Vern Law or Doug Drabek, the only Cy Young winners?
Bob Friend or Bob Veale, the tops in all-time strikeouts?
John Candelaria, who was Chuck Tanner's “one guy I'd pick to pitch me a Game 7?”
How about Babe Adams from a century ago?
No one leaps out, huh?
And I raise this point not to raise expectations for young Gerrit Cole, who took to a big-league mound for the first time Tuesday night at PNC Park amid no small amount of local fanfare, then turned in 61⁄3 solid innings — two runs, seven hits, two strikeouts — in the 8-2 flattening of the Giants.
No, I raise the above point with precisely the opposite in mind: Let's take it easy here.
Don't misunderstand. It's wonderful that Cole's debut drew an enthusiastic 30,614 on a sweet summer night, even if the Pirates had already projected a crowd of 22,000 before revealing Cole would pitch. It's even better, less tangibly, that there is ever genuine excitement about a baseball player arriving on these North Shores.
Where have you gone, Virgil Vasquez?
“He was outstanding, and he was in control,” Clint Hurdle was saying afterward. “I don't think he's surprised he got an out.”
The Giants' opening at-bat alone was a sight: 96 mph, then 97, then 98 to wipe out poor Gregor Blanco.
And hey, how about Cole's opening at-bat, the two-run single lasered in the second?
Fun stuff, all of it. And no moment better than the loud, long standing O when Hurdle took the ball in the seventh. If you didn't have goosebumps, you're probably one of the 6,000 who didn't buy a ticket.
It was electric.
As was Cole's explanation when I asked afterward how that made him feel: “I was trying not to look around because I was afraid I'd smile and ... that wouldn't be very cool.”
Should have seen the grin.
Good for Cole for soaking it all in. That's the mental toughness you want in any top athlete, and I've long felt this kid's as tough as any ballplayer I've covered.
Pittsburgh, you are going to love him.
That said, all these Stephen Strasburg comparisons being bandied about, all the buzz on social media and elsewhere about how he's the “savior” and a “phenom,” about how many Ks might be hung in left field, how many triple-digits would show on the pitch speed, how Cole's arrival could make up for the losses of Wandy Rodriguez, Jeff Karstens, Jeanmar Gomez … again, easy with all that.
For one, despite the heat, Cole has never been a high-K guy.

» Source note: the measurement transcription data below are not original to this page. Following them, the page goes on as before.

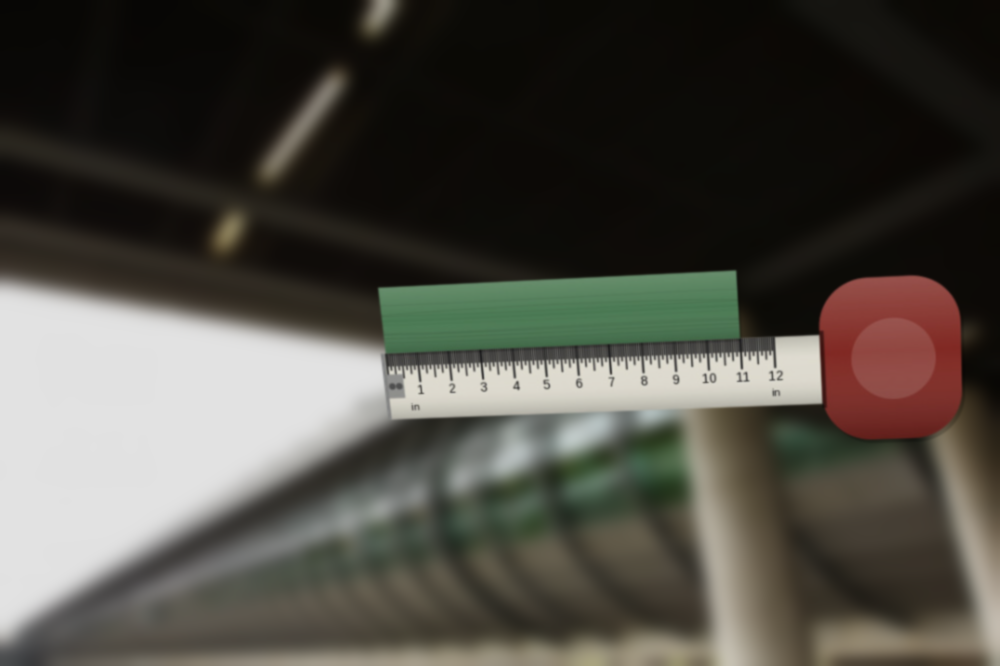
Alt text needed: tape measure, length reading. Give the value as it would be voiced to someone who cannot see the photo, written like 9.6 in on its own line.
11 in
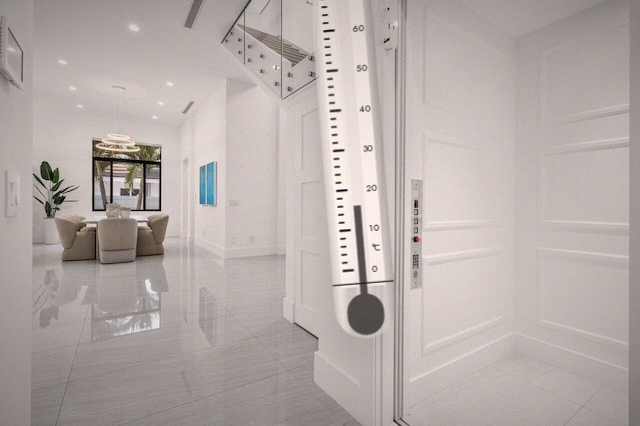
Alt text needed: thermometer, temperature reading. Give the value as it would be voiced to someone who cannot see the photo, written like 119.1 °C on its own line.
16 °C
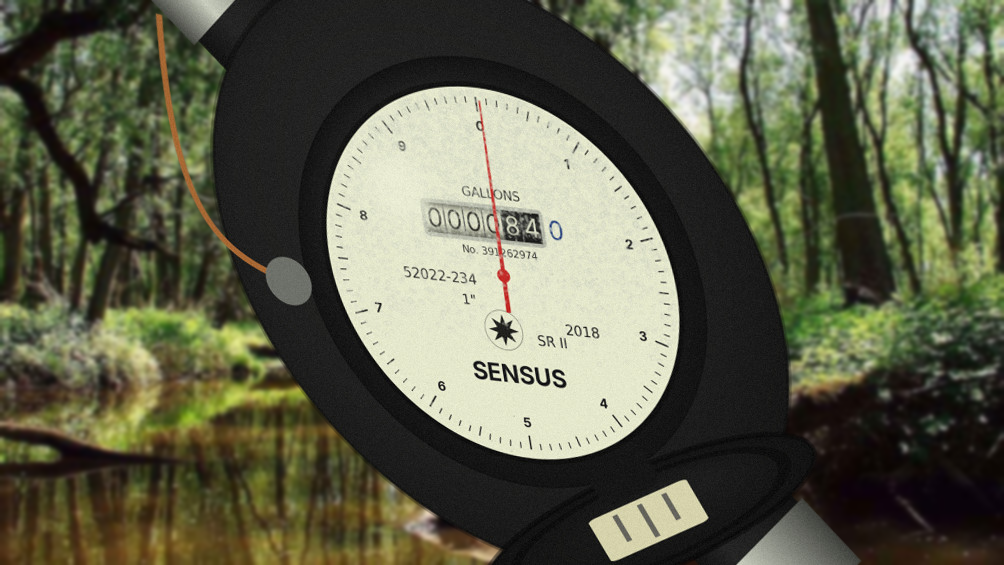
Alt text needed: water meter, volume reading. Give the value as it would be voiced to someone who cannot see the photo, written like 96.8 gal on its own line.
840.0 gal
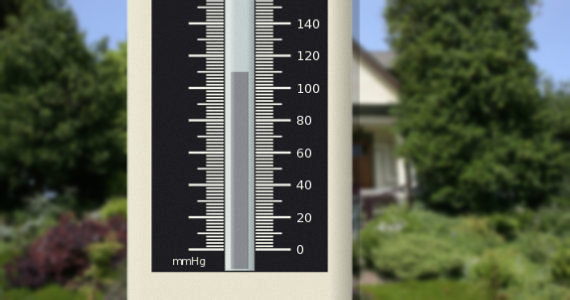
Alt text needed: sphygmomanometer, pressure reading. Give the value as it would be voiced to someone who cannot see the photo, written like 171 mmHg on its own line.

He had only 47 in 68 innings for Triple-A Indianapolis, never more than five in a game. He's best when pounding the lower part of the zone in search of grounders, as was abundantly evident Tuesday with the 10 groundouts.

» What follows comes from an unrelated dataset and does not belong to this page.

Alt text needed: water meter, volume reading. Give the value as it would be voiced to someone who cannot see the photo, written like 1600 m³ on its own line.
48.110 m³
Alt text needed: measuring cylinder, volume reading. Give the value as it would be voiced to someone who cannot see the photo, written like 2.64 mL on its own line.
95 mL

For another, his pitch speed doesn't always spell success. Cole's motion isn't blessed with much deception, and the fastball levels out when he overthrows. Tuesday, too, it wasn't until a third-inning admonition from Russell Martin that he trusted the slider.
That retired 13 in a row.
“I really felt I was able to get comfortable there,” Cole said.
But it's from the team and rotation standpoint where the Pirates, particularly pitching coach Ray Searage, are trying to temper expectations.
Not ours but Cole's.
“I'm not concerned what's happening on the outside, but I am concerned about Gerrit's expectations,” Searage was sharing in the dugout before the game. “I want Gerrit to have to the right perspective. I want him to know what his job is. If he wants to live up to what others want, that's not being yourself.”
And what's fair?
“He's not our rotation. He's not here to save our season. He's here to be Gerrit Cole.”
Fair enough.
Cole is 22. He shouldn't be expected to shoulder the load for a rotation that still has trouble going deep, nor certainly for an offense that still hasn't hit its stride.
As Hurdle bluntly put it after the game, “There's a lot going on around him, and people are going to get out in front of it. We're just going to let him pitch.”
Sounds about right. I'll bet he's a blast to watch for years to come. But he also just unpacked his bags. Maybe he should get to brush his teeth before launching some brush with greatness.
“Honestly, I'm looking to my second start,” Cole said. “I'll come in here and do my work to get ready for that.”
Also sounds about right. Pitching — in much the same way baseball elegantly equates life — is best gauged and grown through the prism of patience.
This, in so many ways, was a good place for Cole to start.